#### WHAT NEEDS TO BE DONE:
Select all lines in the records that include "nose".

Stored data entries
=====

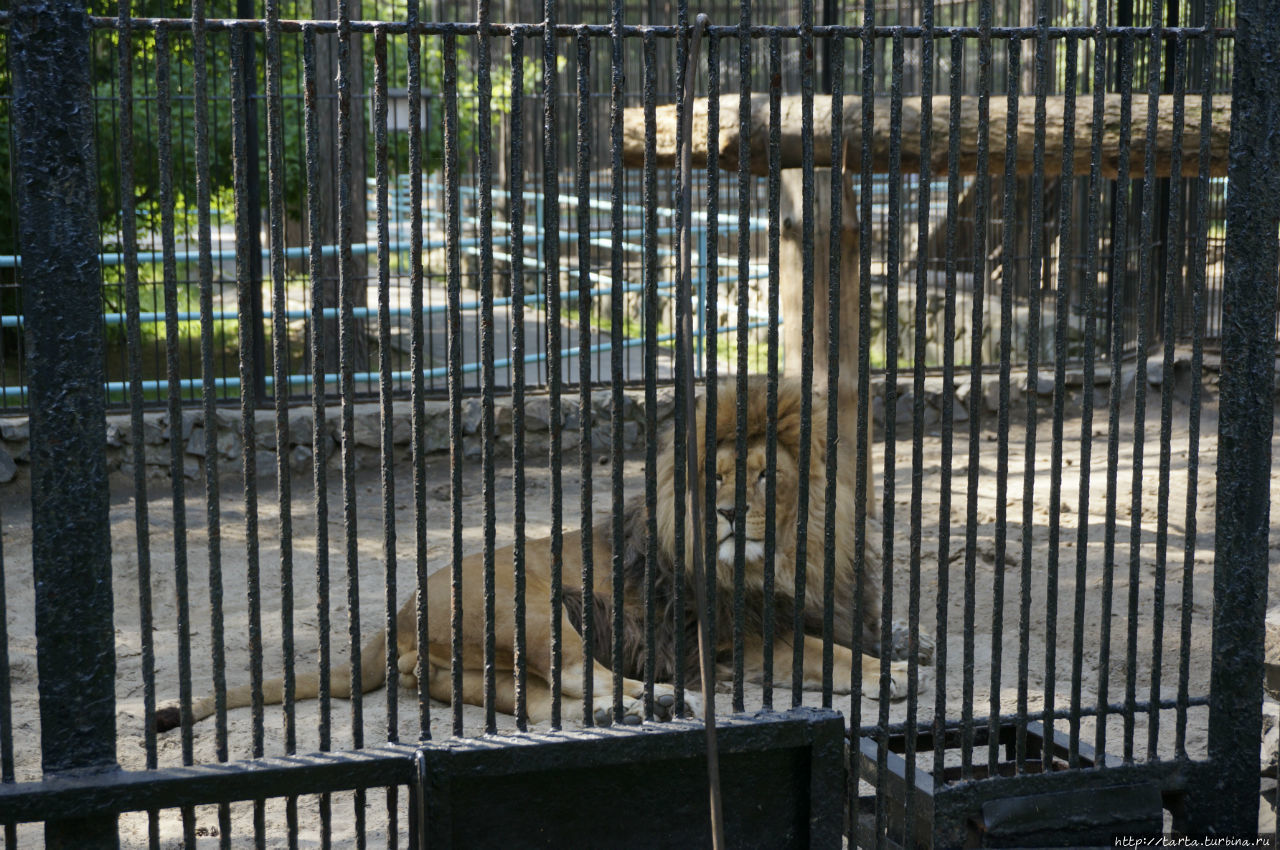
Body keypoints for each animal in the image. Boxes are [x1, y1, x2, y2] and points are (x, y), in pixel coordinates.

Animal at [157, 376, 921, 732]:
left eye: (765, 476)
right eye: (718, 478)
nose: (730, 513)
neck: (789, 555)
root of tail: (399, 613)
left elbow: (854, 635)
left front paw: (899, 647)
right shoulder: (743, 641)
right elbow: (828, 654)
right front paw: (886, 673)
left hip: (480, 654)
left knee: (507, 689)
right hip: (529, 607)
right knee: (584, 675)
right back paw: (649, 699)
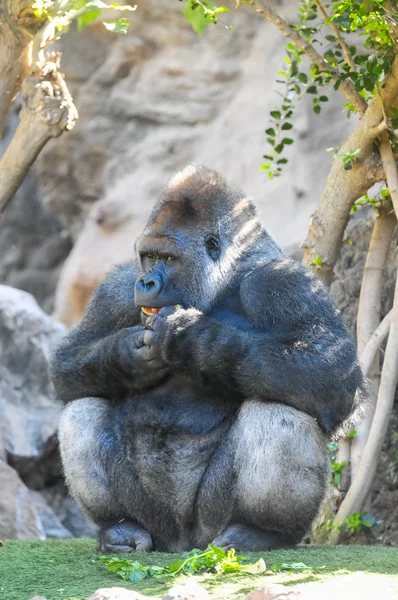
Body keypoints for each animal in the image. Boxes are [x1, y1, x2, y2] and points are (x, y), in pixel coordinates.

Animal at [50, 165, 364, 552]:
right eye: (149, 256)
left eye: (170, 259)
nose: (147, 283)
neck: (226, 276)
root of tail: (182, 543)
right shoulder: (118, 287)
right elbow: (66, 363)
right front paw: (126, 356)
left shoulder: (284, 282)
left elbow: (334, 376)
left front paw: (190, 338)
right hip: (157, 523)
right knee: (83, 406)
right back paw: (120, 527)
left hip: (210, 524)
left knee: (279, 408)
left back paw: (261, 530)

=====

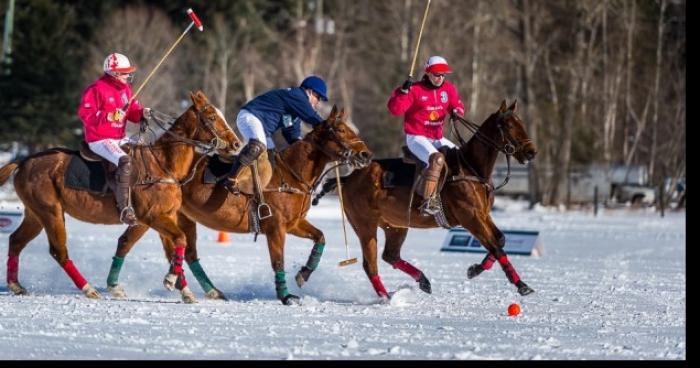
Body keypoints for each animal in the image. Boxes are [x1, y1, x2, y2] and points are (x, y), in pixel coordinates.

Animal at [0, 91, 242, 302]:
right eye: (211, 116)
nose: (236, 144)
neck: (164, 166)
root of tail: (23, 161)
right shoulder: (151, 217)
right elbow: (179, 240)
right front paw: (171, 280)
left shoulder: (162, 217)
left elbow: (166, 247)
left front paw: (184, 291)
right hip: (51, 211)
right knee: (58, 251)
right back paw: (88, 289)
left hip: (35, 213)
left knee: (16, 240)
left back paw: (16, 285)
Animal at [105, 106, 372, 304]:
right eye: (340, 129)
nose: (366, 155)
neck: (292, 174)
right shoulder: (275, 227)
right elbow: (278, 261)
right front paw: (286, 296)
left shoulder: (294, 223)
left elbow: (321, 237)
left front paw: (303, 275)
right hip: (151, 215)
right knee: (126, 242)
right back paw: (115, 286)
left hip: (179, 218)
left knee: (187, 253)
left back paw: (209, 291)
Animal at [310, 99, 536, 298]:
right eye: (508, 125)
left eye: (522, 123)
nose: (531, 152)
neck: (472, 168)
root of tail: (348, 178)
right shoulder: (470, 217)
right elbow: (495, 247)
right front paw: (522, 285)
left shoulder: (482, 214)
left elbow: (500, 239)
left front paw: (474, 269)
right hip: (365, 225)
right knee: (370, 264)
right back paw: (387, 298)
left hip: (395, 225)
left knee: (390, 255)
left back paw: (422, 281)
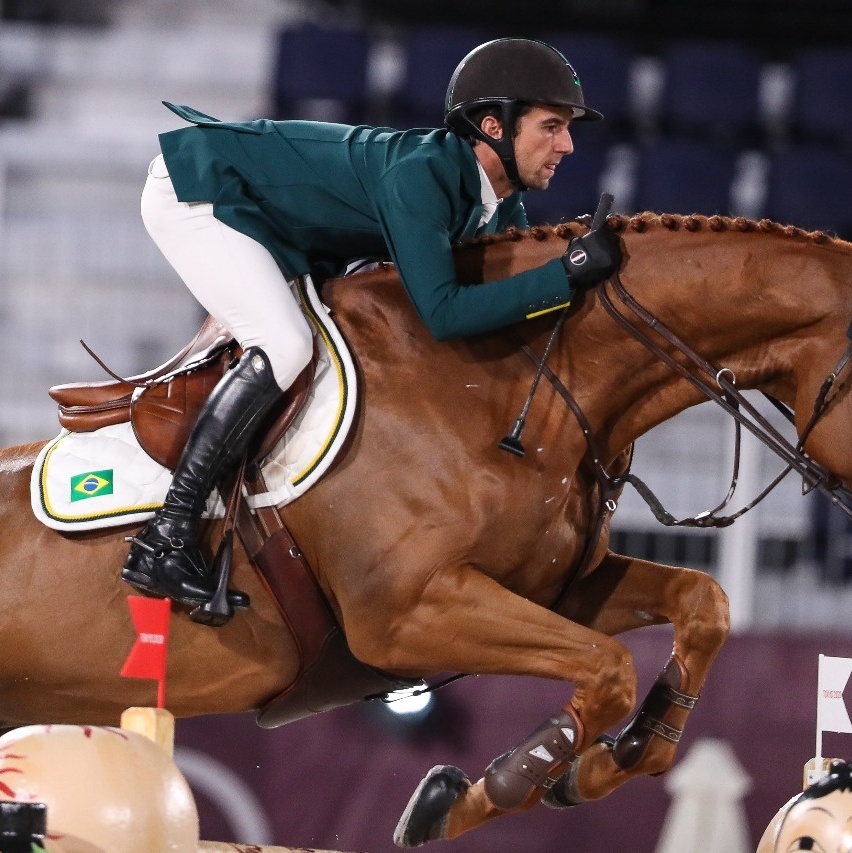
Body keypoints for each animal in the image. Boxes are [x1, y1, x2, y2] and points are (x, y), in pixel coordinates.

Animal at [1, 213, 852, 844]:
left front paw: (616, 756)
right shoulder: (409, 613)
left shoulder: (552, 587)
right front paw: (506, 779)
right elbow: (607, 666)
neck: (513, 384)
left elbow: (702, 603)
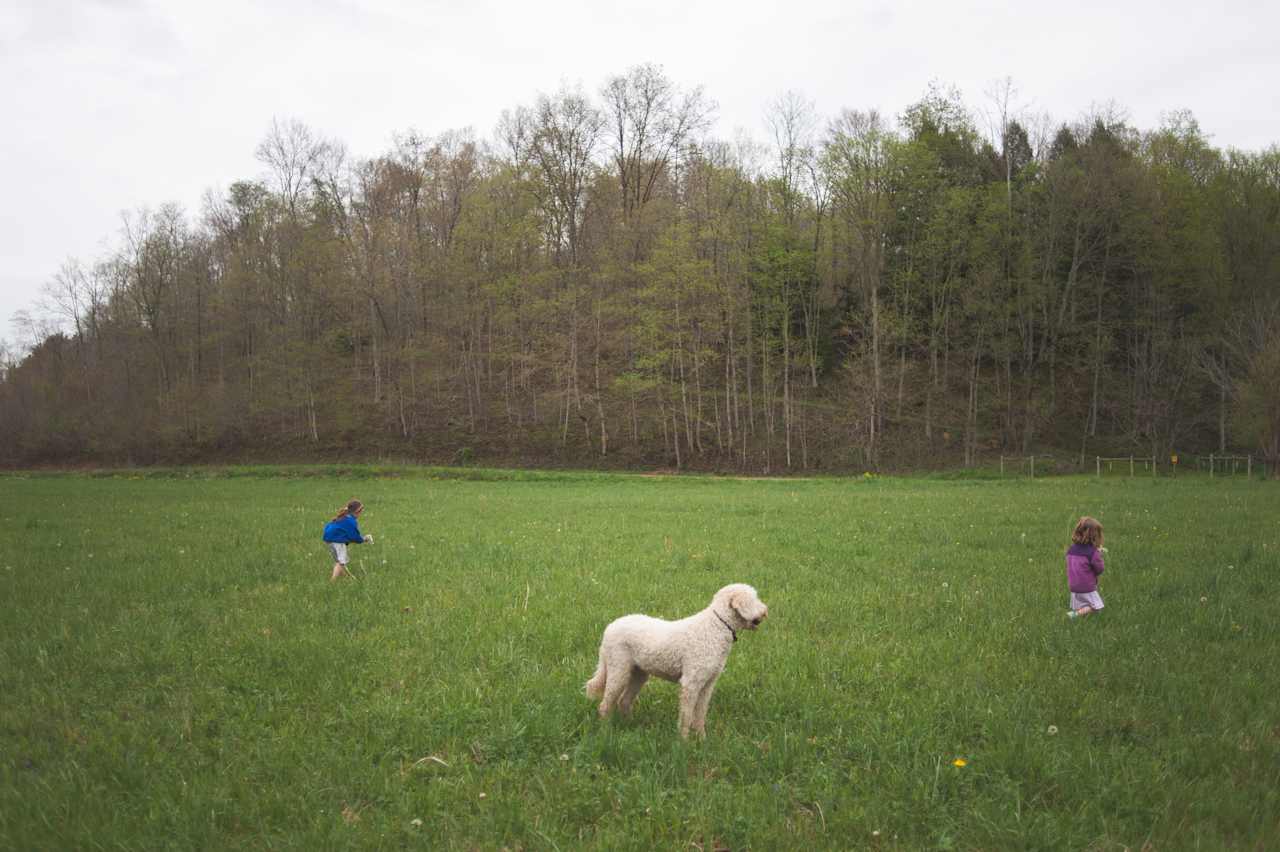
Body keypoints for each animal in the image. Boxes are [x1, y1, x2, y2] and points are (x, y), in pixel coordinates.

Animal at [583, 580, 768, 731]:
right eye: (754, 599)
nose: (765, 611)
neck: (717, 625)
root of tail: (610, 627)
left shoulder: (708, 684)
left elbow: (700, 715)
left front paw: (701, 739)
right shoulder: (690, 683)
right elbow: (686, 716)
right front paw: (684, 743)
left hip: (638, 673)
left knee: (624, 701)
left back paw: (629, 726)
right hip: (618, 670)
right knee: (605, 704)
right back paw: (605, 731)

=====

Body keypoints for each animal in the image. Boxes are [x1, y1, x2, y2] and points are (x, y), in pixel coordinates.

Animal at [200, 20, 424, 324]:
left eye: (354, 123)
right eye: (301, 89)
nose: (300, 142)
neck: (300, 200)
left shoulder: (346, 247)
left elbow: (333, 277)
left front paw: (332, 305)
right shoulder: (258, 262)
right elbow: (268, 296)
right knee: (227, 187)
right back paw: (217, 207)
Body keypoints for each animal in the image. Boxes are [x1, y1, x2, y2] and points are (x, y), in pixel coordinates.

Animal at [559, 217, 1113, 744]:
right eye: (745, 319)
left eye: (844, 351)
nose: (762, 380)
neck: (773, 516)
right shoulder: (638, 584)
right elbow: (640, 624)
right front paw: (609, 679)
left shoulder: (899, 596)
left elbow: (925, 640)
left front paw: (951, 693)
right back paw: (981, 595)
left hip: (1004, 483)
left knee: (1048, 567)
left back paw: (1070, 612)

=====

#### ANSWER TO THE PROBLEM:
nose: (730, 513)
nose: (147, 283)
nose: (236, 144)
nose: (366, 155)
nose: (531, 152)
nose: (765, 611)
nose: (300, 142)
nose: (762, 380)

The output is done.